1. How many times have you heard someone say, "I'm a visual learner"? They've figured out for themselves that language isn't necessarily the best way for them to learn concepts to inform their reasoning. Indeed there are many concepts for which language is entirely inefficient, if not insufficient, to convey. The world's shortest published research paper is proof of this: https://paperpile.com/blog/shortest-papers/.

2. When I studied in school, I noticed that for many subjects and tests, sufficient rote memorization became indistinguishable from actual understanding. Conversely, better understanding of underlying principles often reduced the need for rote memorization. Taken to the extreme, there are many domains for which sufficient memorization makes actual understanding and reasoning unnecessary.

Perhaps the debate on whether LLMs can reason is a red herring, given that their ability to memorize surpasses any human by many orders of magnitude. Perhaps this is why they seem able to reason, especially given that our only indication so far is the language they output. The most useful use-cases are typically those which are used to trigger our own reasoning more efficiently, rather than relying on theirs (which may not exist).

I think the impressiveness of their capabilities is precisely what makes exaggeration unnecessary.

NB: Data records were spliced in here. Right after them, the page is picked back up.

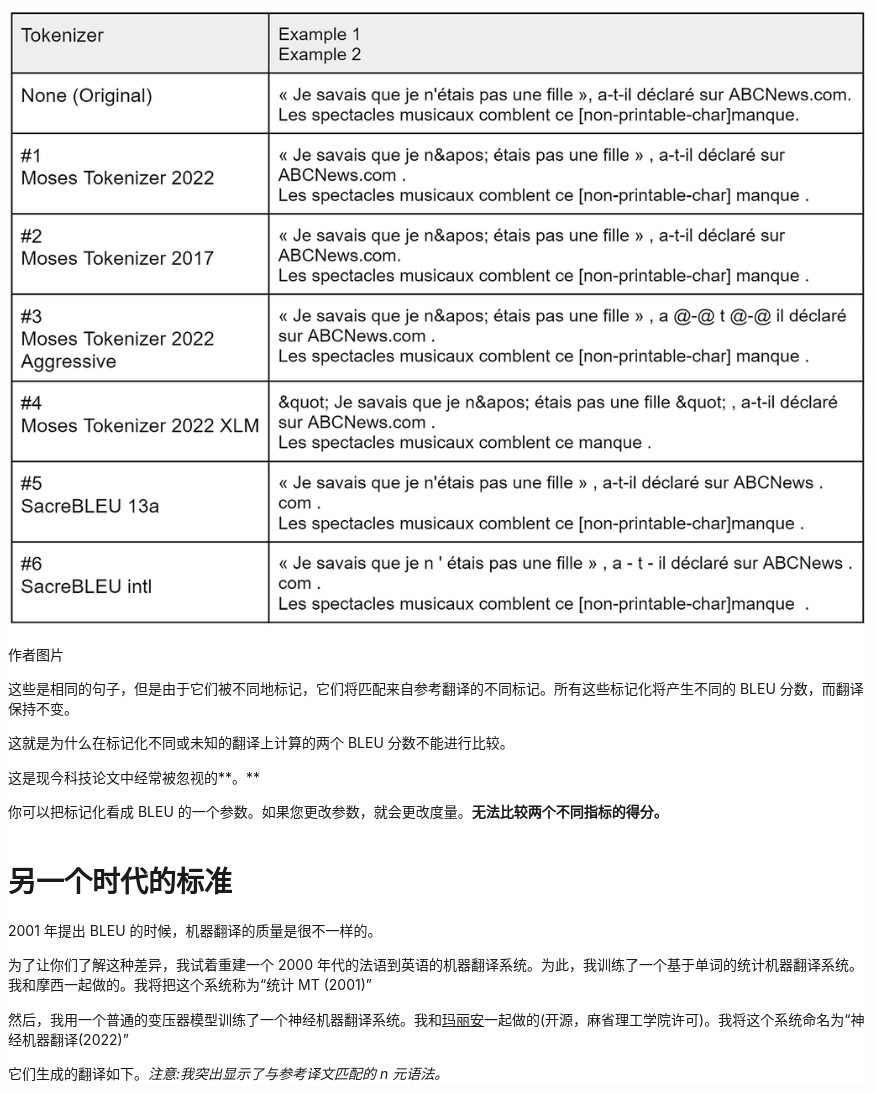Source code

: ![](img/6b0d2c5a9cd2fd75fb944e3a661e1f94.png)

作者图片

这些是相同的句子，但是由于它们被不同地标记，它们将匹配来自参考翻译的不同标记。所有这些标记化将产生不同的 BLEU 分数，而翻译保持不变。

这就是为什么在标记化不同或未知的翻译上计算的两个 BLEU 分数不能进行比较。

这是现今科技论文中经常被忽视的**。**

你可以把标记化看成 BLEU 的一个参数。如果您更改参数，就会更改度量。**无法比较两个不同指标的得分。**

# 另一个时代的标准

2001 年提出 BLEU 的时候，机器翻译的质量是很不一样的。

为了让你们了解这种差异，我试着重建一个 2000 年代的法语到英语的机器翻译系统。为此，我训练了一个基于单词的统计机器翻译系统。我和摩西一起做的。我将把这个系统称为“统计 MT (2001)”

然后，我用一个普通的变压器模型训练了一个神经机器翻译系统。我和[玛丽安](https://github.com/marian-nmt/marian)一起做的(开源，麻省理工学院许可)。我将这个系统命名为“神经机器翻译(2022)”

它们生成的翻译如下。*注意:我突出显示了与参考译文匹配的 n 元语法。*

Saying LLMs develop emergent logic and reasoning, I think, is a stretch. Saying it's "within the realm of possibility that some limited form of reasoning might actually be part of the emergent behavior" sounds more realistic to me, though rightly less sensational.

EDIT:

I also think it's fair to say that the ELIZA program had the limited amount of reason that was programmed into it. However, the point of the ELIZA study was that it shows people's tendency to overestimate the amount of reasoning happening, based on their own inferences. This is significant, because this causes us to overestimate the generalizability of the program, which can lead to unintended consequences when reliance increases.